#### Data for processing

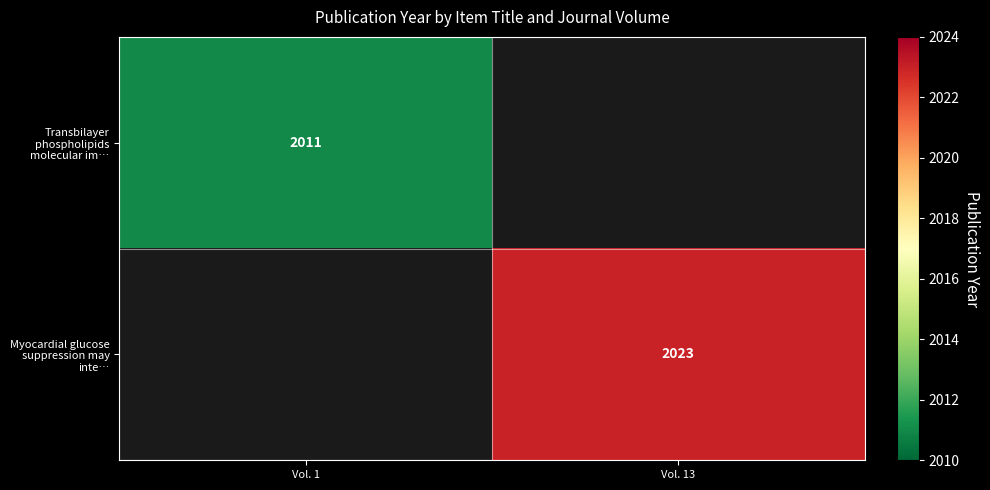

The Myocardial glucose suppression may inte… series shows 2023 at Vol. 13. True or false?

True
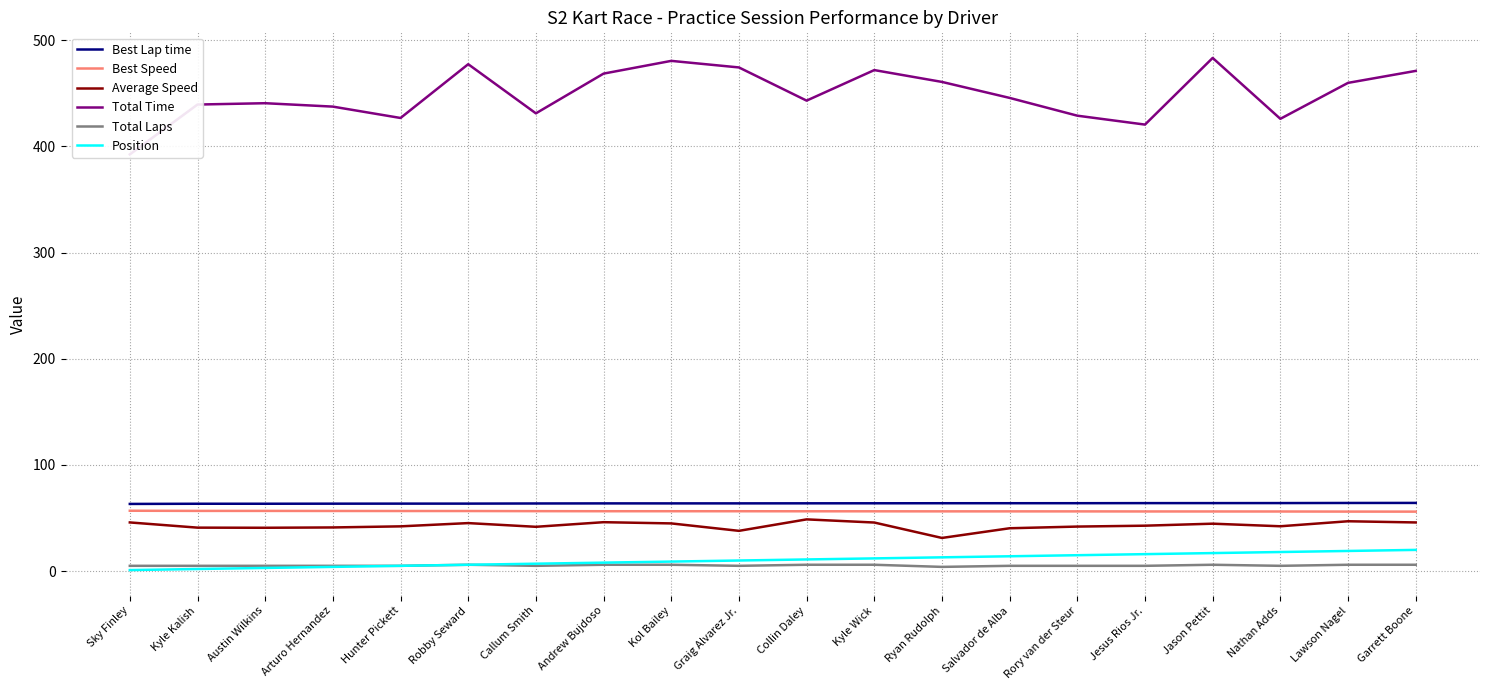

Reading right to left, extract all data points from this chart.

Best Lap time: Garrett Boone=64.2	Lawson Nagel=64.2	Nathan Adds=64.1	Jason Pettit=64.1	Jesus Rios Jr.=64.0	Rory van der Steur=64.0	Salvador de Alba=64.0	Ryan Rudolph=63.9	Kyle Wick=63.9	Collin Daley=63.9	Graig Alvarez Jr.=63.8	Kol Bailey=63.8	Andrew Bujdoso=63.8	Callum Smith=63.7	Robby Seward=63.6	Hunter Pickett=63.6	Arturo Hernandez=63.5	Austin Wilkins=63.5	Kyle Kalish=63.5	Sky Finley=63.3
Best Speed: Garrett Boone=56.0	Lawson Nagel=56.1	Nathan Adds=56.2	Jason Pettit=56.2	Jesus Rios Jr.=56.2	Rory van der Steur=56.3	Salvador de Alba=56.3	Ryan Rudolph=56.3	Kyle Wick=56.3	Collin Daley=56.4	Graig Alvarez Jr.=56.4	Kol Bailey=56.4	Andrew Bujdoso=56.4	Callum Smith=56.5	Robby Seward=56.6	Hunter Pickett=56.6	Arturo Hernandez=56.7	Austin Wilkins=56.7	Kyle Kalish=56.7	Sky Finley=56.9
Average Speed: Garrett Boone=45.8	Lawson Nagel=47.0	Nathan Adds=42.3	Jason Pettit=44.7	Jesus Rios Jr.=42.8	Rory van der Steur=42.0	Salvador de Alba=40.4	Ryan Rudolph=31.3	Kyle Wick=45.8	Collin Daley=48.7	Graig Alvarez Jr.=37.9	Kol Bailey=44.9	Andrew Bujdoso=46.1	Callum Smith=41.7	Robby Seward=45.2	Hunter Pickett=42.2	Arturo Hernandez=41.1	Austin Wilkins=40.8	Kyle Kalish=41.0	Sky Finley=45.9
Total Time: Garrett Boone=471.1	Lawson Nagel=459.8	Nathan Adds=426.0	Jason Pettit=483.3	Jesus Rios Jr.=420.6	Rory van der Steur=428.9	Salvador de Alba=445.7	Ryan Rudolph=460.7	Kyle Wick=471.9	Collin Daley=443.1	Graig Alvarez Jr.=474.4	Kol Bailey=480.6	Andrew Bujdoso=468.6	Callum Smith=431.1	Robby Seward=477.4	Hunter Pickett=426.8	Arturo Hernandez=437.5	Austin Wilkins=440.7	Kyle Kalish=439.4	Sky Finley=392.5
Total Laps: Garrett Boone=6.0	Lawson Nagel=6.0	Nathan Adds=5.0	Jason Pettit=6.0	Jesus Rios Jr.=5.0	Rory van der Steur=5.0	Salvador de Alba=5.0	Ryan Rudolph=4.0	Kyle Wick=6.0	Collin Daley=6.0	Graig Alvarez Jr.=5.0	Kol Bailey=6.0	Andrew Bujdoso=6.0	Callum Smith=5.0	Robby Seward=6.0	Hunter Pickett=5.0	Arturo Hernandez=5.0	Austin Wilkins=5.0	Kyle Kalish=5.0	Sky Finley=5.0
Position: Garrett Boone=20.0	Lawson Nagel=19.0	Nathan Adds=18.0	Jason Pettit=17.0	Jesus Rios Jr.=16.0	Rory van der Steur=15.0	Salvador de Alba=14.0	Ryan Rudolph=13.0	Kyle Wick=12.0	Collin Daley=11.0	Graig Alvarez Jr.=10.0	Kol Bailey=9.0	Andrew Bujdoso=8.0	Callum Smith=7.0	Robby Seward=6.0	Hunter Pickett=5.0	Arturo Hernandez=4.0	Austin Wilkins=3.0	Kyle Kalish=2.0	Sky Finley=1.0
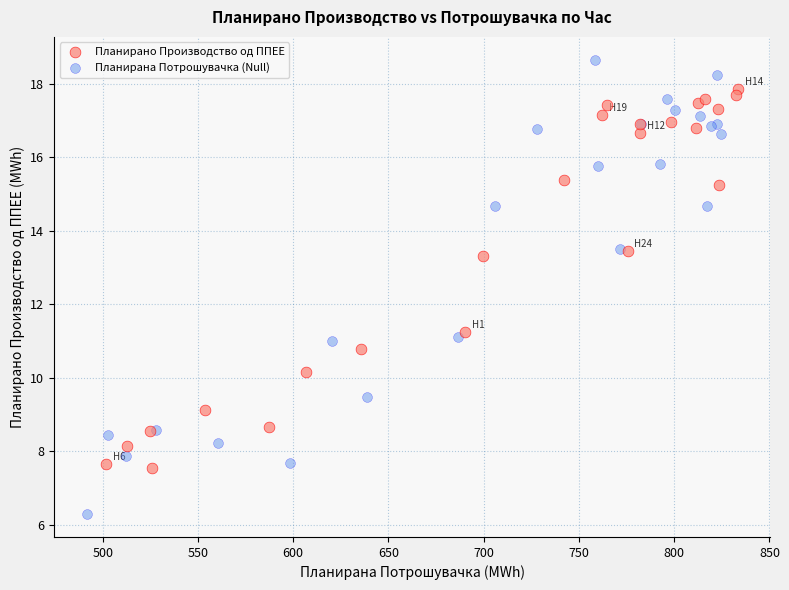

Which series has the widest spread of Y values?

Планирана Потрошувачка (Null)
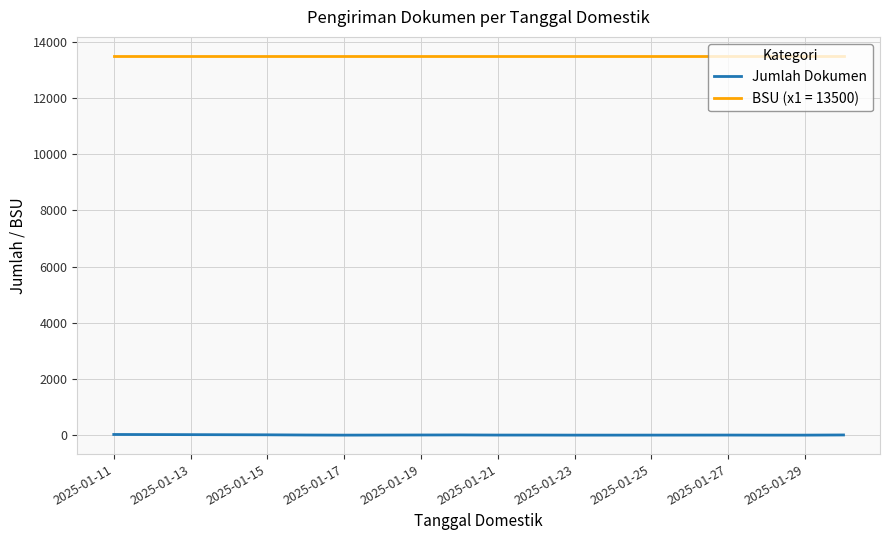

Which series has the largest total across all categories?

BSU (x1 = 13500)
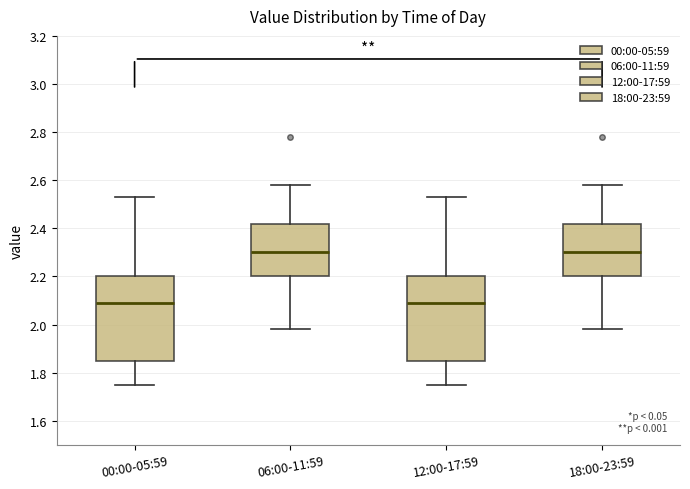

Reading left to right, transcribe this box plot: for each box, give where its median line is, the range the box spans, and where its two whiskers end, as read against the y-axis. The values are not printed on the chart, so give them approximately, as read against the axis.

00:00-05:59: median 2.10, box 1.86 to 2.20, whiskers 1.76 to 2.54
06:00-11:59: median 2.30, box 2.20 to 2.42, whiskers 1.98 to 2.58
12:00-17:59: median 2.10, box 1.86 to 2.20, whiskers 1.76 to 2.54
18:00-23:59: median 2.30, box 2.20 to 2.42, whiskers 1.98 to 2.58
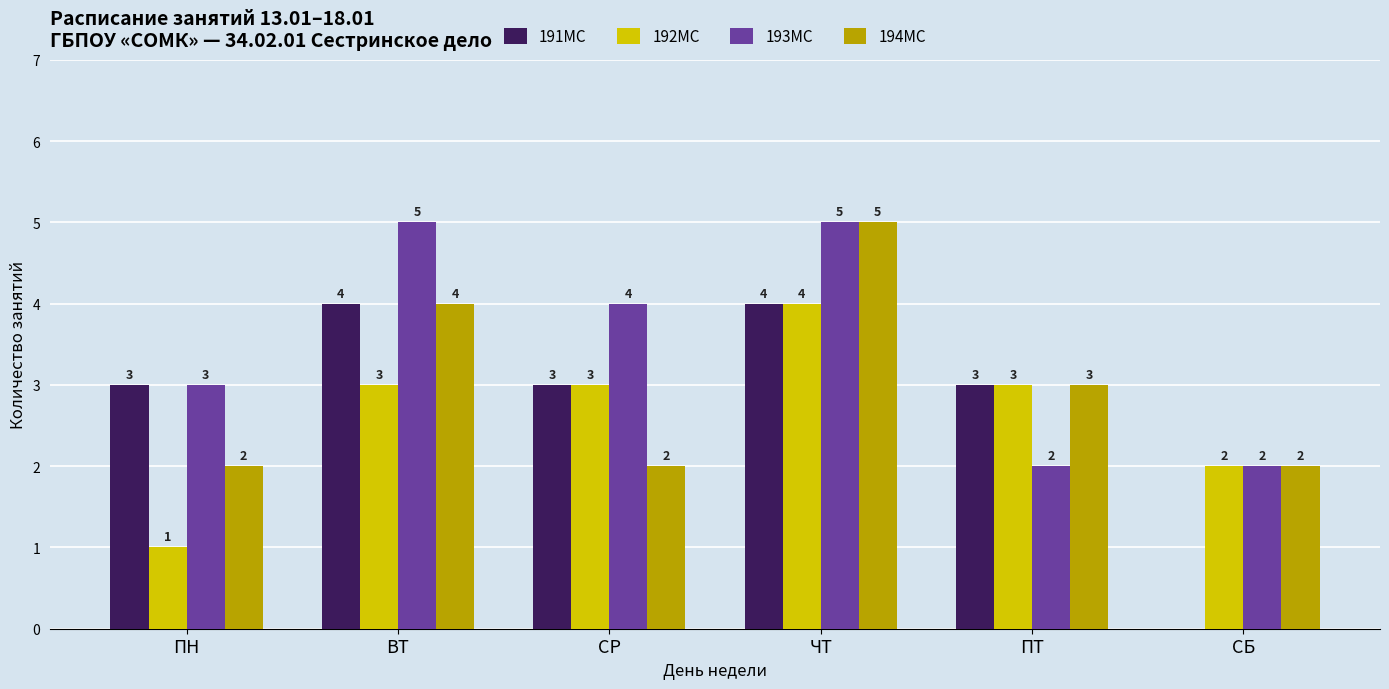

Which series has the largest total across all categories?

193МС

########

**Aim of the exercise:** Print all of the material above word for word, leaving out the pictures.

**Output for this exercise:**
The Myocardial glucose suppression may inte… series shows 2023 at Vol. 13. True or false?

True

Reading right to left, extract all data points from this chart.

Best Lap time: Garrett Boone=64.2	Lawson Nagel=64.2	Nathan Adds=64.1	Jason Pettit=64.1	Jesus Rios Jr.=64.0	Rory van der Steur=64.0	Salvador de Alba=64.0	Ryan Rudolph=63.9	Kyle Wick=63.9	Collin Daley=63.9	Graig Alvarez Jr.=63.8	Kol Bailey=63.8	Andrew Bujdoso=63.8	Callum Smith=63.7	Robby Seward=63.6	Hunter Pickett=63.6	Arturo Hernandez=63.5	Austin Wilkins=63.5	Kyle Kalish=63.5	Sky Finley=63.3
Best Speed: Garrett Boone=56.0	Lawson Nagel=56.1	Nathan Adds=56.2	Jason Pettit=56.2	Jesus Rios Jr.=56.2	Rory van der Steur=56.3	Salvador de Alba=56.3	Ryan Rudolph=56.3	Kyle Wick=56.3	Collin Daley=56.4	Graig Alvarez Jr.=56.4	Kol Bailey=56.4	Andrew Bujdoso=56.4	Callum Smith=56.5	Robby Seward=56.6	Hunter Pickett=56.6	Arturo Hernandez=56.7	Austin Wilkins=56.7	Kyle Kalish=56.7	Sky Finley=56.9
Average Speed: Garrett Boone=45.8	Lawson Nagel=47.0	Nathan Adds=42.3	Jason Pettit=44.7	Jesus Rios Jr.=42.8	Rory van der Steur=42.0	Salvador de Alba=40.4	Ryan Rudolph=31.3	Kyle Wick=45.8	Collin Daley=48.7	Graig Alvarez Jr.=37.9	Kol Bailey=44.9	Andrew Bujdoso=46.1	Callum Smith=41.7	Robby Seward=45.2	Hunter Pickett=42.2	Arturo Hernandez=41.1	Austin Wilkins=40.8	Kyle Kalish=41.0	Sky Finley=45.9
Total Time: Garrett Boone=471.1	Lawson Nagel=459.8	Nathan Adds=426.0	Jason Pettit=483.3	Jesus Rios Jr.=420.6	Rory van der Steur=428.9	Salvador de Alba=445.7	Ryan Rudolph=460.7	Kyle Wick=471.9	Collin Daley=443.1	Graig Alvarez Jr.=474.4	Kol Bailey=480.6	Andrew Bujdoso=468.6	Callum Smith=431.1	Robby Seward=477.4	Hunter Pickett=426.8	Arturo Hernandez=437.5	Austin Wilkins=440.7	Kyle Kalish=439.4	Sky Finley=392.5
Total Laps: Garrett Boone=6.0	Lawson Nagel=6.0	Nathan Adds=5.0	Jason Pettit=6.0	Jesus Rios Jr.=5.0	Rory van der Steur=5.0	Salvador de Alba=5.0	Ryan Rudolph=4.0	Kyle Wick=6.0	Collin Daley=6.0	Graig Alvarez Jr.=5.0	Kol Bailey=6.0	Andrew Bujdoso=6.0	Callum Smith=5.0	Robby Seward=6.0	Hunter Pickett=5.0	Arturo Hernandez=5.0	Austin Wilkins=5.0	Kyle Kalish=5.0	Sky Finley=5.0
Position: Garrett Boone=20.0	Lawson Nagel=19.0	Nathan Adds=18.0	Jason Pettit=17.0	Jesus Rios Jr.=16.0	Rory van der Steur=15.0	Salvador de Alba=14.0	Ryan Rudolph=13.0	Kyle Wick=12.0	Collin Daley=11.0	Graig Alvarez Jr.=10.0	Kol Bailey=9.0	Andrew Bujdoso=8.0	Callum Smith=7.0	Robby Seward=6.0	Hunter Pickett=5.0	Arturo Hernandez=4.0	Austin Wilkins=3.0	Kyle Kalish=2.0	Sky Finley=1.0

Which series has the widest spread of Y values?

Планирана Потрошувачка (Null)

Which series has the largest total across all categories?

BSU (x1 = 13500)

Reading left to right, transcribe this box plot: for each box, give where its median line is, the range the box spans, and where its two whiskers end, as read against the y-axis. The values are not printed on the chart, so give them approximately, as read against the axis.

00:00-05:59: median 2.10, box 1.86 to 2.20, whiskers 1.76 to 2.54
06:00-11:59: median 2.30, box 2.20 to 2.42, whiskers 1.98 to 2.58
12:00-17:59: median 2.10, box 1.86 to 2.20, whiskers 1.76 to 2.54
18:00-23:59: median 2.30, box 2.20 to 2.42, whiskers 1.98 to 2.58

Which series has the largest total across all categories?

193МС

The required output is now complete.